Nodding back to the slogan that’s defined her journey, Jennifer hopes that in illness, and in life, “defeat” is a word that will one day be abolished. “In sports, for example, you’ll hear, ‘Canada was defeated by Russia,’ or ‘Canada defeats Germany,’…“That’s one thing I’d love to see people fix the definition of, or not use it anymore, because it’s such a finishing term,” she said. “I think what we need to learn is that defeat is not an option…you always have something to fight for.”
A true fighter, day in and day out, Jennifer has become somewhat of a trailblazer in Toronto’s female boxing scene.
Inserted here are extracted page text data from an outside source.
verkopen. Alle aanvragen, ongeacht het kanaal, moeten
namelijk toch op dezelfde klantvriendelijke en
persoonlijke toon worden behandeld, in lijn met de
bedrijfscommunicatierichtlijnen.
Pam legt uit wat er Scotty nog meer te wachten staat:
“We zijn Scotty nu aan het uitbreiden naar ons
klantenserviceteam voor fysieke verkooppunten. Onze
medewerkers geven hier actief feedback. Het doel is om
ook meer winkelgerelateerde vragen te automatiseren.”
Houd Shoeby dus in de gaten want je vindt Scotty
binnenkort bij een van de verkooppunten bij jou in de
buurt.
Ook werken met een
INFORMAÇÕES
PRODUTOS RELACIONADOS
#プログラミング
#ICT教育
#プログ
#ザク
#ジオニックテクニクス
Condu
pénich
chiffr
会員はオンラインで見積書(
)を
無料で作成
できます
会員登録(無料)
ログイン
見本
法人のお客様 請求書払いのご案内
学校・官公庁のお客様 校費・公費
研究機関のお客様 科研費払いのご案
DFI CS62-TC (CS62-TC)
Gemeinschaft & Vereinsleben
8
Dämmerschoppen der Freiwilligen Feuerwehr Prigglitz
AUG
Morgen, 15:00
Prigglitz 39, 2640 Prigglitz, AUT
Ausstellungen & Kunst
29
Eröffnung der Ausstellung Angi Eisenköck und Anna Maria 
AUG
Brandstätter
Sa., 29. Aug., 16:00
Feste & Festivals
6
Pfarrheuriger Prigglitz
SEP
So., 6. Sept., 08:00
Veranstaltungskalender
When I ask about her thoughts on the #MeToo movement, she tells me that it’s this same sense of fearlessness that’s been the movement’s greatest triumph. “It’s definitely made way for more open dialogue for people, and for women especially, who didn’t feel comfortable with certain things, to actually bring them to the forefront,” she said. “Where this movement is really helping is allowing people to feel confident in letting others know, you know what, this is not OK for me, and I think that’s what was lacking before.” Matching the re-ignition of confidence that this movement has sparked, Jennifer too hopes to inspire courage in every person that walks through her gym doors.
“I guess the common theme is that there’s so much we’re capable of,” she concluded. “Watching people empower themselves, and being a part of that process, is something that will always keep me going.”